As the film presses on, markers and memories of tragedy and death seem to spring up and surround the two leads, both of whom push dauntlessly ahead from day to day. With a less magical, more realist (if grandly so) tone and a more harried pace about it than Almodóvar and Cruz’s 2006 collaboration Volver, Parallel Mothers never gives up its address to Spanish history and politics alongside its inquiries into more intimate forms of loss. As with Janis’s both personal and political history of familial tragedy, the pains inflicted in one’s experience span arenas of life; the names of those the dead who’ve passed seem to have carved their names into the walls of each onscreen woman’s world. Yet Almodóvar makes little space for either’s grieving, counting on these personal and historical specters to come home to roost by the story’s end — as, at 72, he’s surely accustomed to them doing on their own.

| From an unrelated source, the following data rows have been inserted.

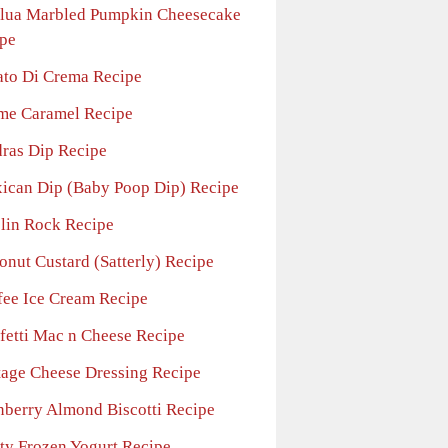
lua Marbled Pumpkin Cheesecake
pe
ato Di Crema Recipe
me Caramel Recipe
ras Dip Recipe
ican Dip (Baby Poop Dip) Recipe
lin Rock Recipe
onut Custard (Satterly) Recipe
fee Ice Cream Recipe
fetti Mac n Cheese Recipe
tage Cheese Dressing Recipe
nberry Almond Biscotti Recipe
ity Frozen Yogurt Recipe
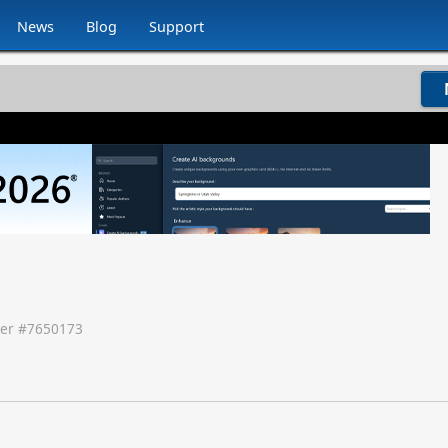
News
Blog
Support
er #
7650173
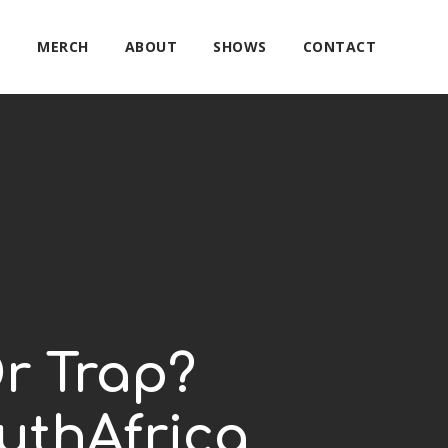
E
MERCH
ABOUT
SHOWS
CONTACT
r Trap?
uthAfrica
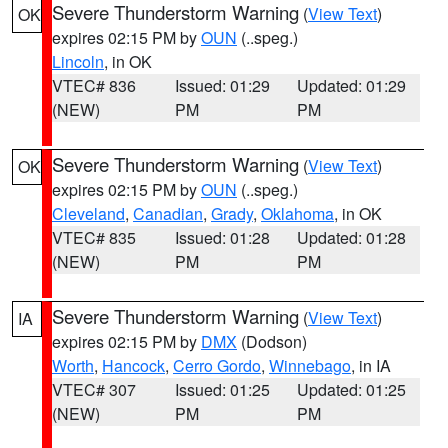
Severe Thunderstorm Warning
(
View Text
)
OK
expires 02:15 PM by
OUN
(..speg.)
Lincoln
, in OK
VTEC# 836
Issued: 01:29
Updated: 01:29
(NEW)
PM
PM
Severe Thunderstorm Warning
(
View Text
)
OK
expires 02:15 PM by
OUN
(..speg.)
Cleveland
,
Canadian
,
Grady
,
Oklahoma
, in OK
VTEC# 835
Issued: 01:28
Updated: 01:28
(NEW)
PM
PM
Severe Thunderstorm Warning
(
View Text
)
IA
expires 02:15 PM by
DMX
(Dodson)
Worth
,
Hancock
,
Cerro Gordo
,
Winnebago
, in IA
VTEC# 307
Issued: 01:25
Updated: 01:25
(NEW)
PM
PM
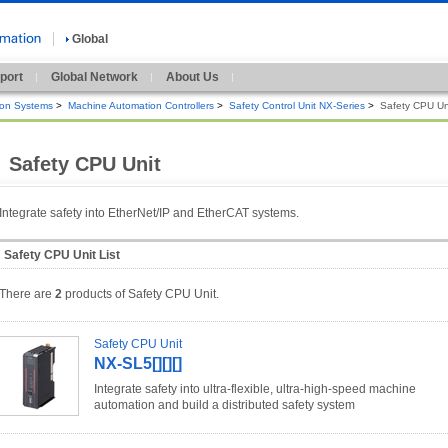
Global
port
Global Network
About Us
ion Systems
>
Machine Automation Controllers
>
Safety Control Unit NX-Series
>
Safety CPU Un
Safety CPU Unit
Integrate safety into EtherNet/IP and EtherCAT systems.
Safety CPU Unit List
There are
2
products of Safety CPU Unit.
Safety CPU Unit
NX-SL5[][][]
Integrate safety into ultra-flexible, ultra-high-speed machine
automation and build a distributed safety system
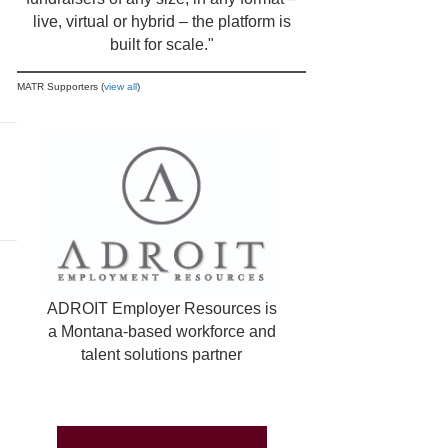
live, virtual or hybrid – the platform is
built for scale."
MATR Supporters (
view all
)
ADROIT Employer Resources is
a Montana-based workforce and
talent solutions partner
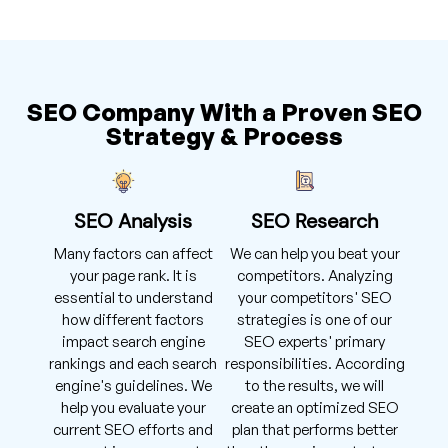
SEO Company With a Proven SEO
Strategy & Process
SEO Analysis
SEO Research
Many factors can affect
We can help you beat your
your page rank. It is
competitors. Analyzing
essential to understand
your competitors' SEO
how different factors
strategies is one of our
impact search engine
SEO experts' primary
rankings and each search
responsibilities. According
engine's guidelines. We
to the results, we will
help you evaluate your
create an optimized SEO
current SEO efforts and
plan that performs better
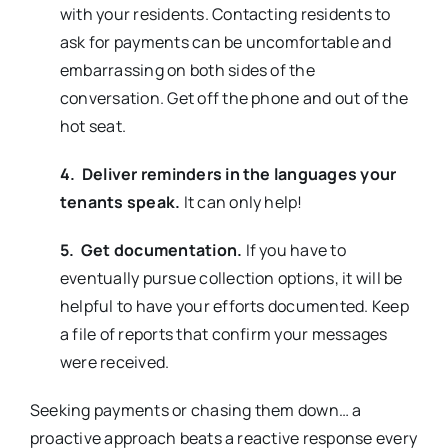
with your residents. Contacting residents to
ask for payments can be uncomfortable and
embarrassing on both sides of the
conversation. Get off the phone and out of the
hot seat.
4. Deliver reminders in the languages your
tenants speak.
It can only help!
5. Get documentation.
If you have to
eventually pursue collection options, it will be
helpful to have your efforts documented. Keep
a file of reports that confirm your messages
were received.
Seeking payments or chasing them down… a
proactive approach beats a reactive response every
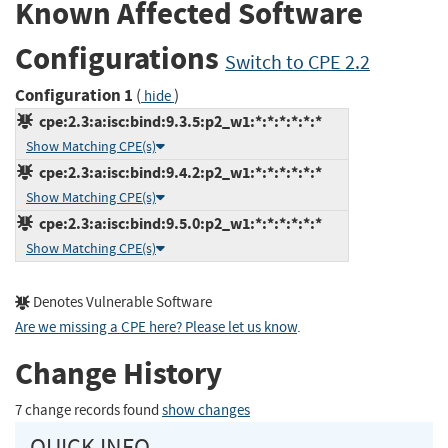
Known Affected Software
Configurations
Switch to CPE 2.2
Configuration 1
(
)
hide
cpe:2.3:a:isc:bind:9.3.5:p2_w1:*:*:*:*:*:*
Show Matching CPE(s)
cpe:2.3:a:isc:bind:9.4.2:p2_w1:*:*:*:*:*:*
Show Matching CPE(s)
cpe:2.3:a:isc:bind:9.5.0:p2_w1:*:*:*:*:*:*
Show Matching CPE(s)
Denotes Vulnerable Software
Are we missing a CPE here? Please let us know
.
Change History
7 change records found
show changes
QUICK INFO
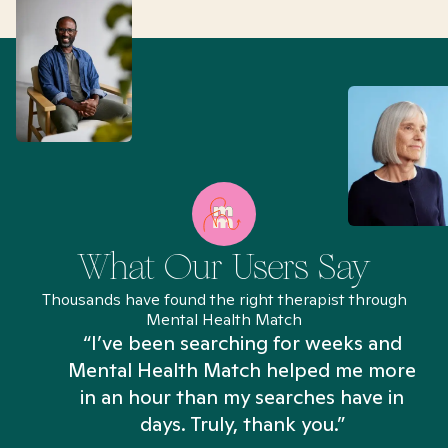
What Our Users Say
Thousands have found the right therapist through
Mental Health Match
“I’ve been searching for weeks and
Mental Health Match helped me more
in an hour than my searches have in
days. Truly, thank you.”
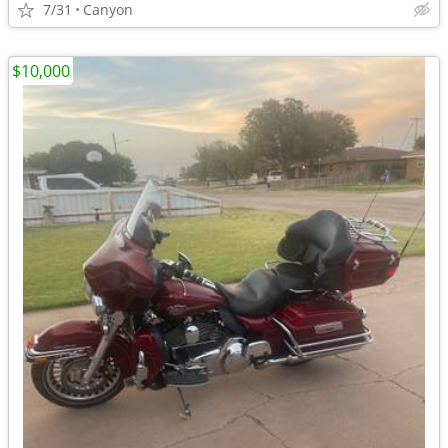
7/31
Canyon
$10,000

In this and many other manners, Parallel Mothers is as assured as it is unfussy, driven by some propulsive, fast-moving energy that barely leaves space to breathe and take in its implications about history or life. This hurried quality will likely be for many a barrier to taking in the film’s full depths, given the ease with which anyone can drink in its abundant surface pleasures. But for those who wish to dive a little deeper, there’s a more considered and circumspect vision at work here, particularly through how it suggests a sense of emotional continuity across different parts of history and life. Beneath the sparkling pyrotechnics of its largely harmonious, occasionally dueling madonnas and romantic turmoil, there’s space (however brief) for fine-tuned observation and reflection on its characters’ making their way through life’s swiftly moving waters. If Parallel seems not to pause and reflect often enough, it mirrors in this the ways in which we so often never get to — while pressing a case for doing so all the same.